YOUR ASSIGNMENT
In the data below, find the line containing "چون برند شماره یک ربات اینستاگرام" and the line containing "огне, киевляне прячутся в", then reproduce them and every line between, exactly. Omit pictures.

GIVEN RECORDS
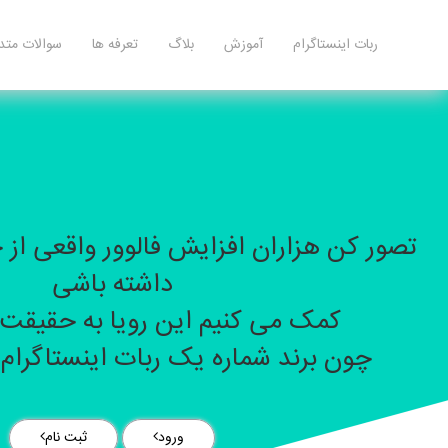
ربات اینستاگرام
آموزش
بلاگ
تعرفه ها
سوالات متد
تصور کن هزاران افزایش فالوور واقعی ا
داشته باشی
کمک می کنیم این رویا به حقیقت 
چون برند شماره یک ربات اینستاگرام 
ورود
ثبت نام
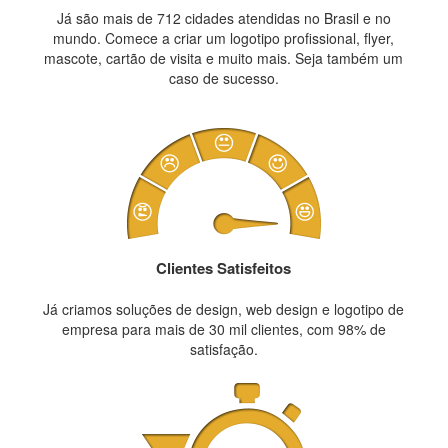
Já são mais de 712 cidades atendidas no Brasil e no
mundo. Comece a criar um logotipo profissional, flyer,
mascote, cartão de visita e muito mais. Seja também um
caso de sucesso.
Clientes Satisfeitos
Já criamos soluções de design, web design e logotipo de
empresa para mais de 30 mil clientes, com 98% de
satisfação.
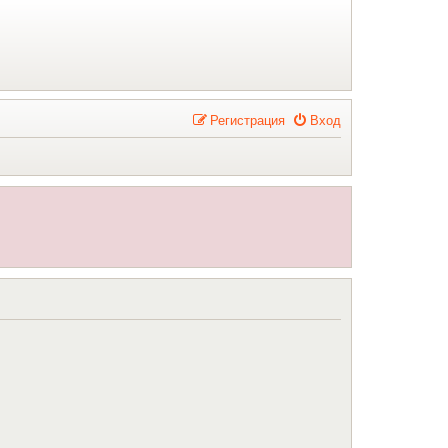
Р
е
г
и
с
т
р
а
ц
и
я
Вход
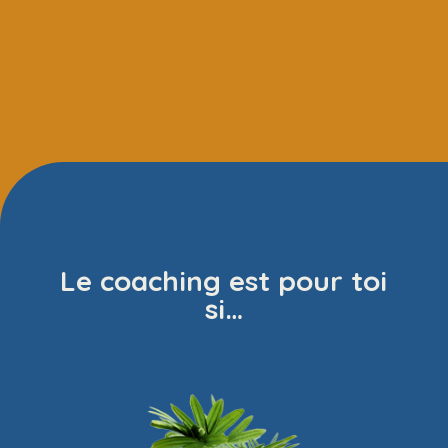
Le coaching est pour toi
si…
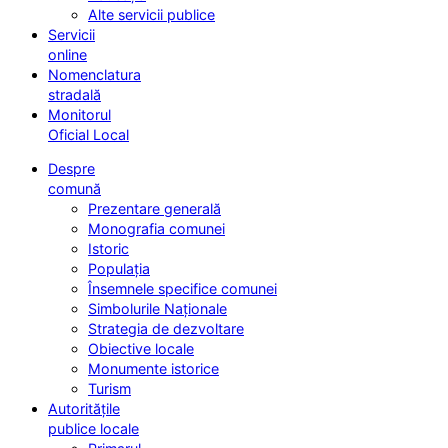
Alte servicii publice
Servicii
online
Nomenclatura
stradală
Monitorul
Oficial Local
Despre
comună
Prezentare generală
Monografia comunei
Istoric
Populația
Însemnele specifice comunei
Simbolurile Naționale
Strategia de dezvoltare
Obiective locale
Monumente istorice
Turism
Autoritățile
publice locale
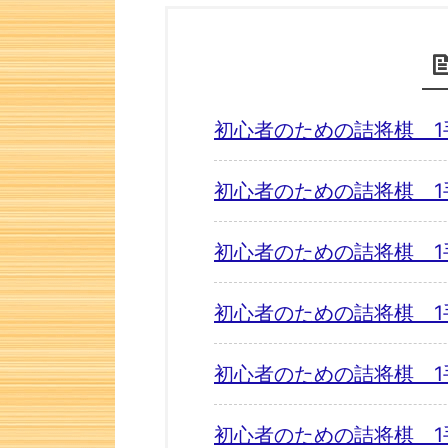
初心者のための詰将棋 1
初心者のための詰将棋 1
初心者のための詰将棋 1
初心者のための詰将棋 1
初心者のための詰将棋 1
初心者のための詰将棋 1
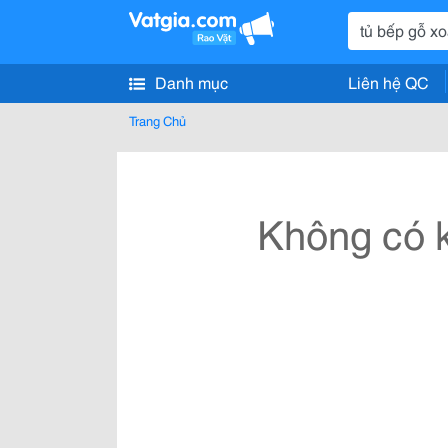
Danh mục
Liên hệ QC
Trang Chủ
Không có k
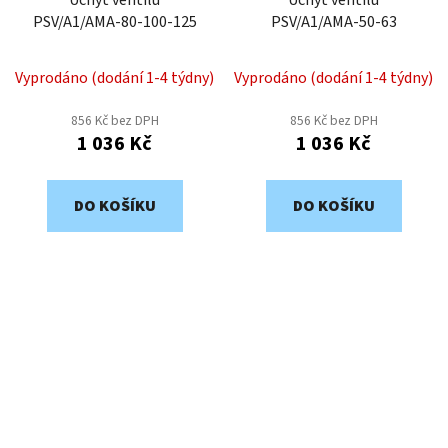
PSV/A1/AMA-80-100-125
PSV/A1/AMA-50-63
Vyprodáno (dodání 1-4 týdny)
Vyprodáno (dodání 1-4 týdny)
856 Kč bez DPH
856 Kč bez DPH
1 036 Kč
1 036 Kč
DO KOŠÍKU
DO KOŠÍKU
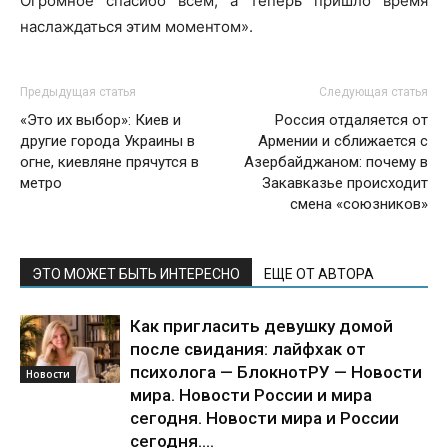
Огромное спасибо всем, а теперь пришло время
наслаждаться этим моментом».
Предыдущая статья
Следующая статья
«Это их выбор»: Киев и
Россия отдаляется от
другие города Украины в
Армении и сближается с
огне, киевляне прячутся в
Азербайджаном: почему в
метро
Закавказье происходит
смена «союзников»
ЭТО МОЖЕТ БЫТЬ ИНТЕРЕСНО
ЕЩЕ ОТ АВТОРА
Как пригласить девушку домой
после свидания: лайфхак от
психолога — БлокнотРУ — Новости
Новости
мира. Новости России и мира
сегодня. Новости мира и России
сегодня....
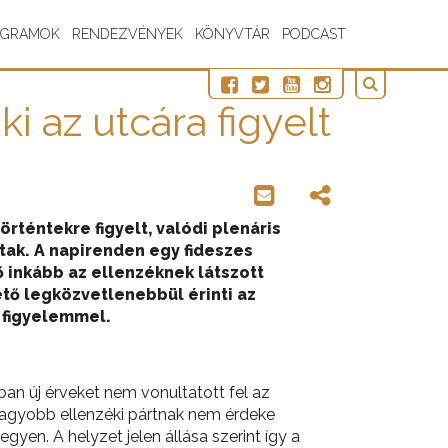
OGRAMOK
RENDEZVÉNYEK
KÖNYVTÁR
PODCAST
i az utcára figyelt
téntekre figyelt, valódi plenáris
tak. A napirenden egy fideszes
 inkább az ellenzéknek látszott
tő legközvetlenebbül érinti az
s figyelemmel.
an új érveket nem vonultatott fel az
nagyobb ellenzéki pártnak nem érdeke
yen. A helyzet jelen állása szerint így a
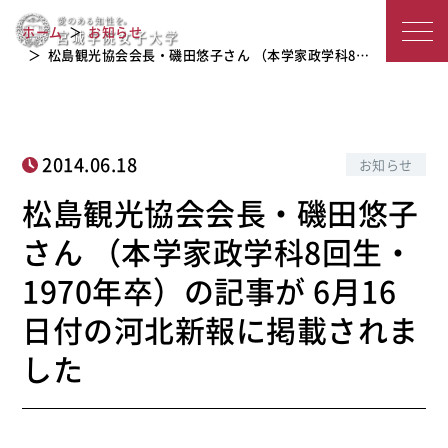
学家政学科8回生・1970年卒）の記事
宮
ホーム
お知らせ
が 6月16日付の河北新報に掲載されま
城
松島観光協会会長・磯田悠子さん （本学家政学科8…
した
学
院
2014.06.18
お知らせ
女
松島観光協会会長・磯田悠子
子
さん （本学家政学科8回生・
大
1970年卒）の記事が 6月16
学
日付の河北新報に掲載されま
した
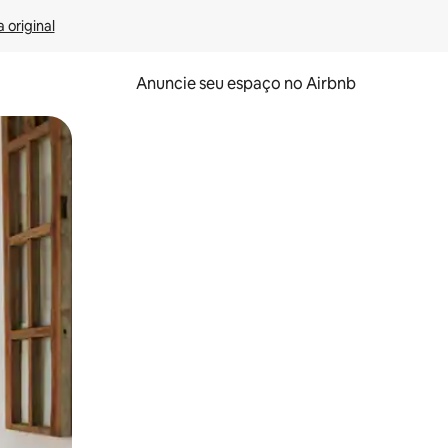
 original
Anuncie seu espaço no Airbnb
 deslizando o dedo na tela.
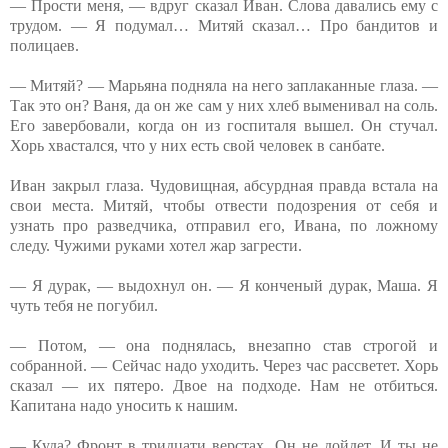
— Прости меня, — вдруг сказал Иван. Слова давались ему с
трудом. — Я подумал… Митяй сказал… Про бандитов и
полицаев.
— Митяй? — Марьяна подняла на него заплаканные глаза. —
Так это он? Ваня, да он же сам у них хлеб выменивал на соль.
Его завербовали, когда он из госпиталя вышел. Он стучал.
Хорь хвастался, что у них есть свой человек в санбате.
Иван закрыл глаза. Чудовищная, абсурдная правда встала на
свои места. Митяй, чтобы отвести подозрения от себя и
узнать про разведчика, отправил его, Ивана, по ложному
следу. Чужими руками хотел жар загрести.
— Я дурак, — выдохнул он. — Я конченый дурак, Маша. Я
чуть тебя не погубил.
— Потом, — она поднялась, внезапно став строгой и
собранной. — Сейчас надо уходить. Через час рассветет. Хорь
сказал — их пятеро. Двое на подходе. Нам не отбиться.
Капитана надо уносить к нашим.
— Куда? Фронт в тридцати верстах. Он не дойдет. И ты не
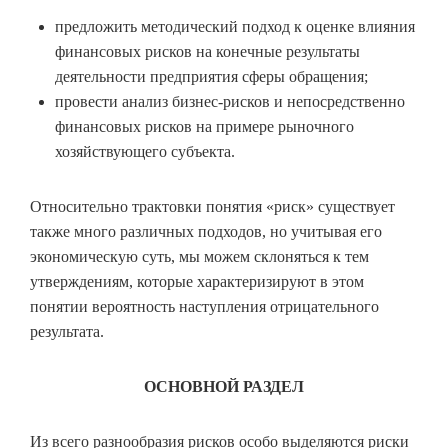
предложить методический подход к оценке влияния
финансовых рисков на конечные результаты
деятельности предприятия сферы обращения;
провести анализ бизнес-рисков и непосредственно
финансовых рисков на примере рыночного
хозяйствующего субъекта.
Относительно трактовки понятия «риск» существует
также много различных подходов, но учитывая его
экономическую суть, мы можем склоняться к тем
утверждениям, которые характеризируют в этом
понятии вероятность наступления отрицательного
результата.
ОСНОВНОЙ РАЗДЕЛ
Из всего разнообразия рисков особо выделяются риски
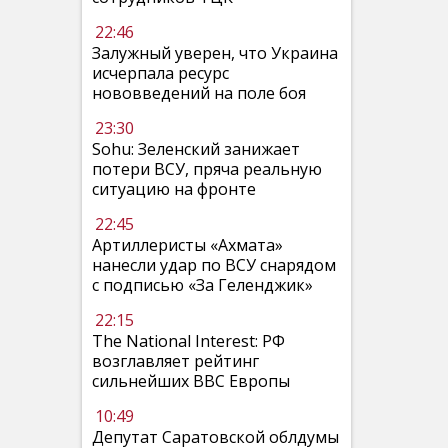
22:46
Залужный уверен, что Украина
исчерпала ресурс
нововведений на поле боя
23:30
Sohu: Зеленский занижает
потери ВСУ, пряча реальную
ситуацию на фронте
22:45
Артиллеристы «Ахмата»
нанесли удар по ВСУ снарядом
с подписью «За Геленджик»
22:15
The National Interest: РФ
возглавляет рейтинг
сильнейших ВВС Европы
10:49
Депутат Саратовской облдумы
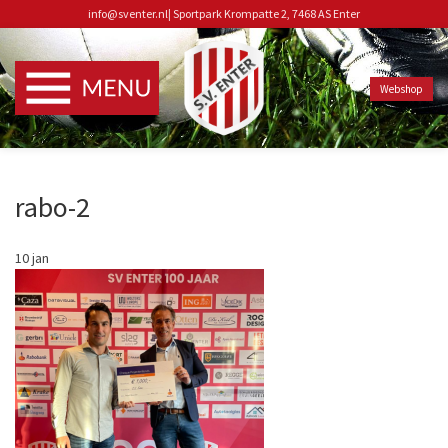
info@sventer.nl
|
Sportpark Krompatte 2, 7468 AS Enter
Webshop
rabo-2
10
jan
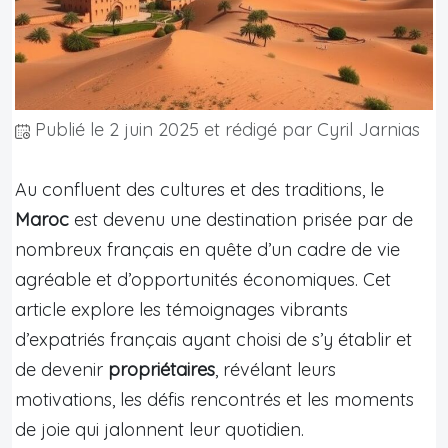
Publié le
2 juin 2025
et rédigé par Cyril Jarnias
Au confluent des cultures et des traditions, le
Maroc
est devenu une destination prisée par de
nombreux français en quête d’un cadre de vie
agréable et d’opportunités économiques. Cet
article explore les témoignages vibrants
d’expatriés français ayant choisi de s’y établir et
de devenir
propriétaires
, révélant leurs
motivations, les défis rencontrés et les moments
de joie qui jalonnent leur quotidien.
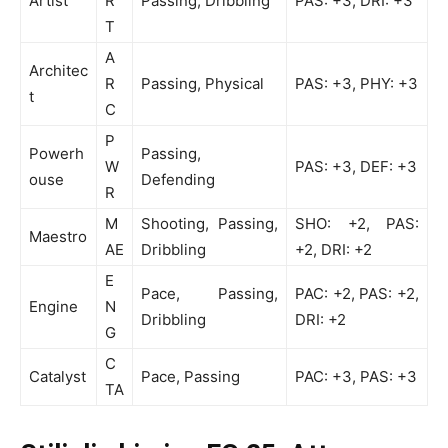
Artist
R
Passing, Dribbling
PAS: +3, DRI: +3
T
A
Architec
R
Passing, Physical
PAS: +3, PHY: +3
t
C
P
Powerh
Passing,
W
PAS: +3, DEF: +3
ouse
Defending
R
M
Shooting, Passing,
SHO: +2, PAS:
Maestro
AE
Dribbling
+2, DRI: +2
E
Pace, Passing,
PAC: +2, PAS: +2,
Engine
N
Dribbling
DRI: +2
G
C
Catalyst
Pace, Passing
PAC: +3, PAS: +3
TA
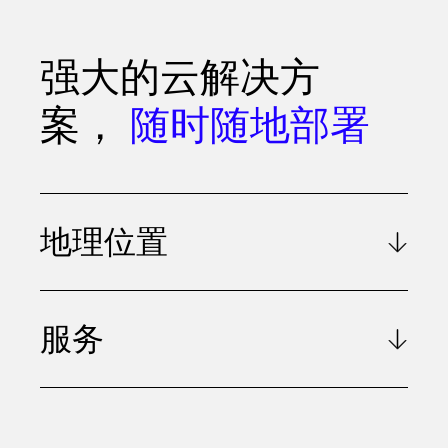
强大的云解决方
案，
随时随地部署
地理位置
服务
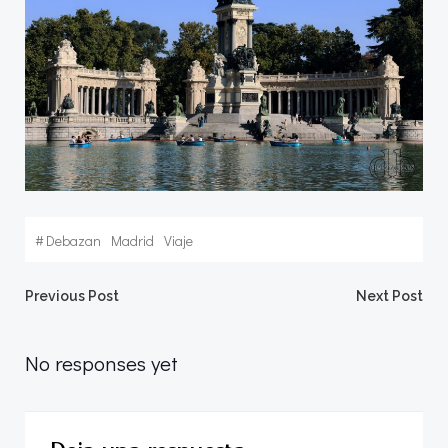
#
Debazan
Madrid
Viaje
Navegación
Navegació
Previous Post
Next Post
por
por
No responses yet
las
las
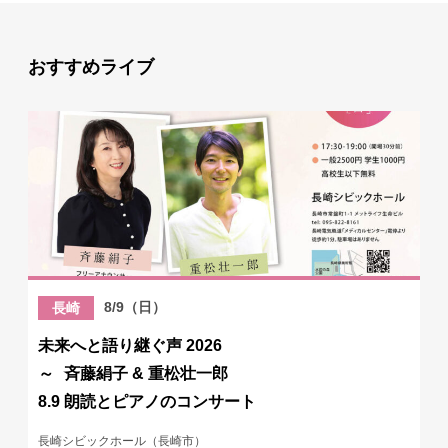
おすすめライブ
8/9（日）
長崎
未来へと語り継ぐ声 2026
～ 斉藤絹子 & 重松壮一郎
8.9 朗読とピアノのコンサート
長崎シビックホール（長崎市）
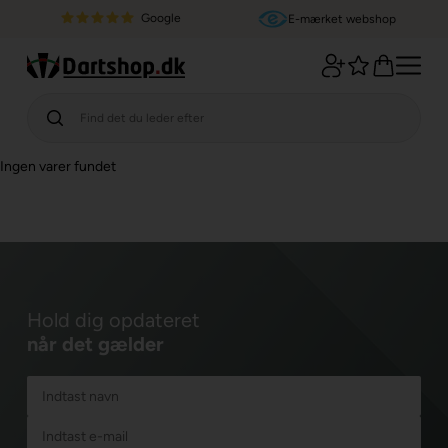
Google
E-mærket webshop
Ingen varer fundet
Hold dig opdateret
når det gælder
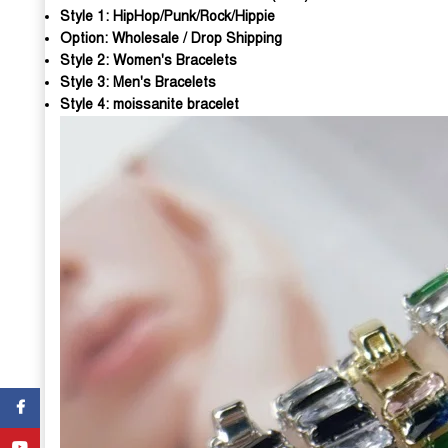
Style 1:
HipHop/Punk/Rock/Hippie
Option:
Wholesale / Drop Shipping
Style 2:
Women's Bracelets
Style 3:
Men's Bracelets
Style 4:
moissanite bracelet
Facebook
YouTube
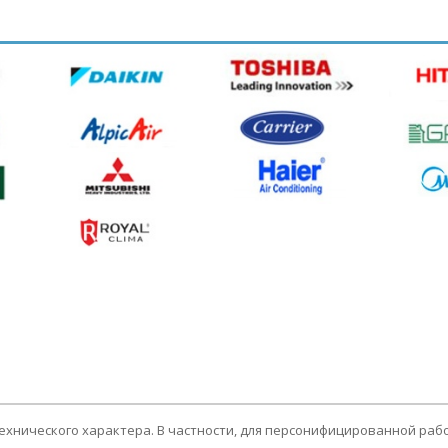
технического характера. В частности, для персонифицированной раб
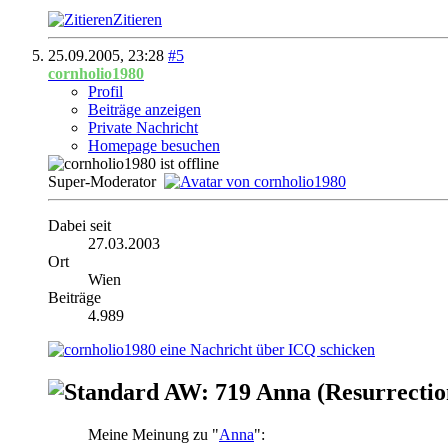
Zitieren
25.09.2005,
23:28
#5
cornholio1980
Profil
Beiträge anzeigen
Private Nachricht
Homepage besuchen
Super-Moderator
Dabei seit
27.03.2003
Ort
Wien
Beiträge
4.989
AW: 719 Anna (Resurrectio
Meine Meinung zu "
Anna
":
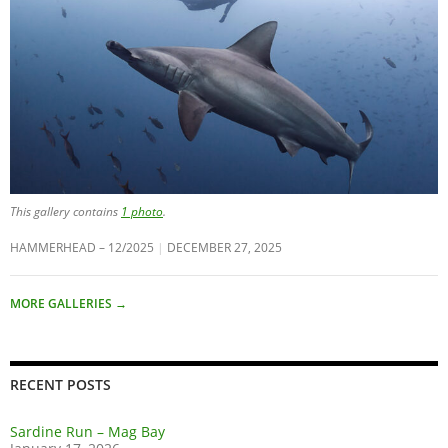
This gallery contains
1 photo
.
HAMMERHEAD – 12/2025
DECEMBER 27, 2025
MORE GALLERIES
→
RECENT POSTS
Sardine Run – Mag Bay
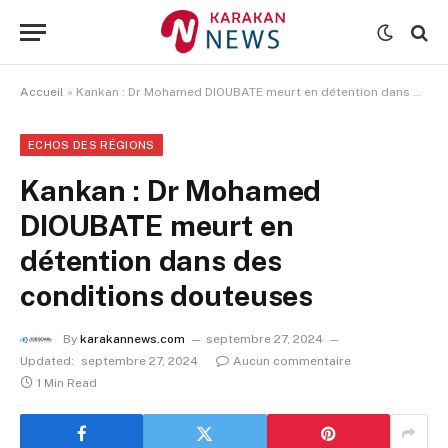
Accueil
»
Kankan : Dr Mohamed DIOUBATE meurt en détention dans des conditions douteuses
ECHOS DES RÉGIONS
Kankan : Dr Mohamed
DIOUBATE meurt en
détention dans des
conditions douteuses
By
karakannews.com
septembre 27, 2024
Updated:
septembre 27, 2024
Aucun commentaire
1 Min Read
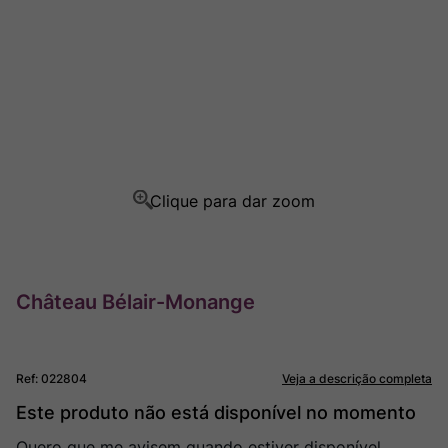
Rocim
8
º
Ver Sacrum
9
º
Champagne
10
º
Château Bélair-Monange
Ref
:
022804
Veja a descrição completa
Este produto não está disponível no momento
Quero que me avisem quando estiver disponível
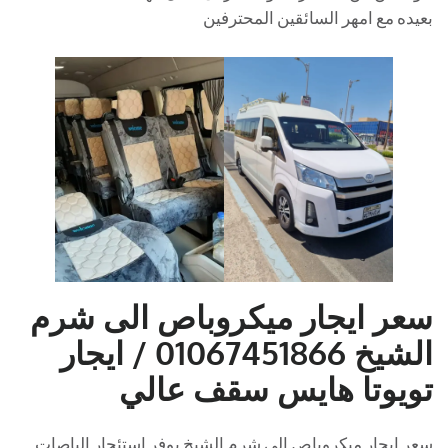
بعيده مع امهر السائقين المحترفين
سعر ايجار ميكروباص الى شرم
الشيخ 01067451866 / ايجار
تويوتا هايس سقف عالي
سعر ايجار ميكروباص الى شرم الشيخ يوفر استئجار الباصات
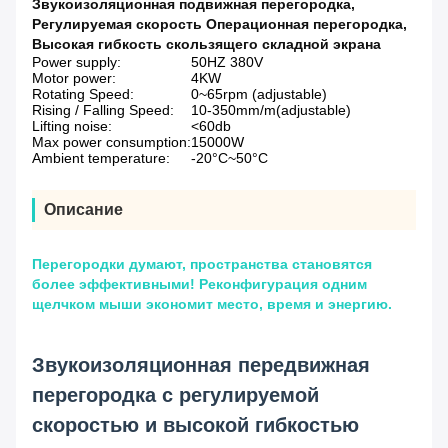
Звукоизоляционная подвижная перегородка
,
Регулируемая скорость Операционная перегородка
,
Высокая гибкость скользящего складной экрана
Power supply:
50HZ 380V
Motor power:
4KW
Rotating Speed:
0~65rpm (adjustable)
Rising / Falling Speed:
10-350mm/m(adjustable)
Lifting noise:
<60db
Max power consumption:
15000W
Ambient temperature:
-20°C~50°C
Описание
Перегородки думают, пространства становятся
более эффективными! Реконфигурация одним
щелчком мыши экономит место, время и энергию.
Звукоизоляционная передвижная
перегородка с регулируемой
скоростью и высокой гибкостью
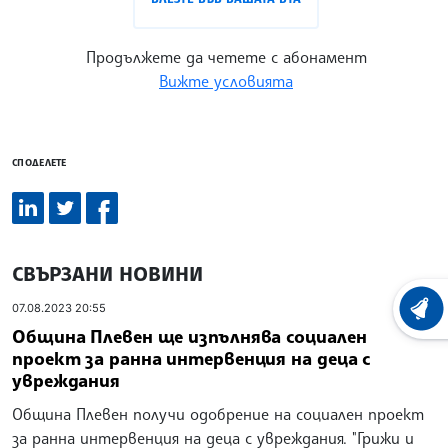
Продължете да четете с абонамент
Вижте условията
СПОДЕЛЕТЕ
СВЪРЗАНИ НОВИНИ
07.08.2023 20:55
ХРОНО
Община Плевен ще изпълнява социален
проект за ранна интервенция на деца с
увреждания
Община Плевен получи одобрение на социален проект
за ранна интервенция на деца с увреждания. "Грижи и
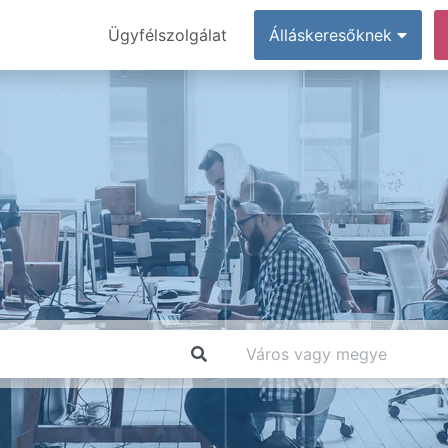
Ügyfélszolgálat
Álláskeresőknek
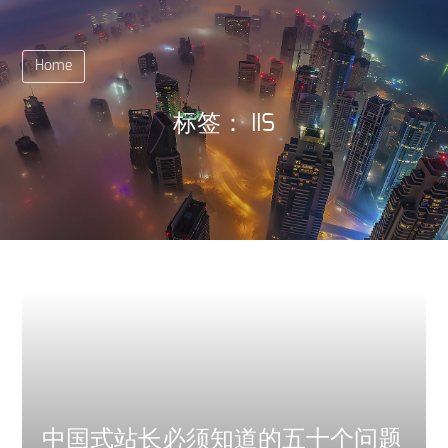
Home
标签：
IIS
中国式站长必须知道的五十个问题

THE COMPLETED TASK
چون برند شماره یک ربات اینستاگرام 
ورود
ثبت نام
Já são mais de 712 cidades atendidas no Brasil e no
mundo. Comece a criar um logotipo profissional, flyer,
mascote, cartão de visita e muito mais. Seja também um
caso de sucesso.
Clientes Satisfeitos
Já criamos soluções de design, web design e logotipo de
empresa para mais de 30 mil clientes, com 98% de
satisfação.
Р
е
г
и
с
т
р
а
ц
и
я
Вход
Le coaching est pour toi
si…
Alte servicii publice
Servicii
online
Nomenclatura
stradală
Monitorul
Oficial Local
Despre
comună
Prezentare generală
Monografia comunei
Istoric
Populația
Însemnele specifice comunei
Simbolurile Naționale
Strategia de dezvoltare
Obiective locale
Monumente istorice
Turism
Autoritățile
publice locale
初心者のための詰将棋 1
初心者のための詰将棋 1
初心者のための詰将棋 1
初心者のための詰将棋 1
初心者のための詰将棋 1
初心者のための詰将棋 1
Danh mục
Liên hệ QC
Trang Chủ
Không có k
PSV/A1/AMA-80-100-125
PSV/A1/AMA-50-63
Vyprodáno (dodání 1-4 týdny)
Vyprodáno (dodání 1-4 týdny)
856 Kč bez DPH
856 Kč bez DPH
1 036 Kč
1 036 Kč
DO KOŠÍKU
DO KOŠÍKU
Огромное спасибо всем, а теперь пришло время
наслаждаться этим моментом».
Предыдущая статья
Следующая статья
«Это их выбор»: Киев и
Россия отдаляется от
другие города Украины в
Армении и сближается с
огне, киевляне прячутся в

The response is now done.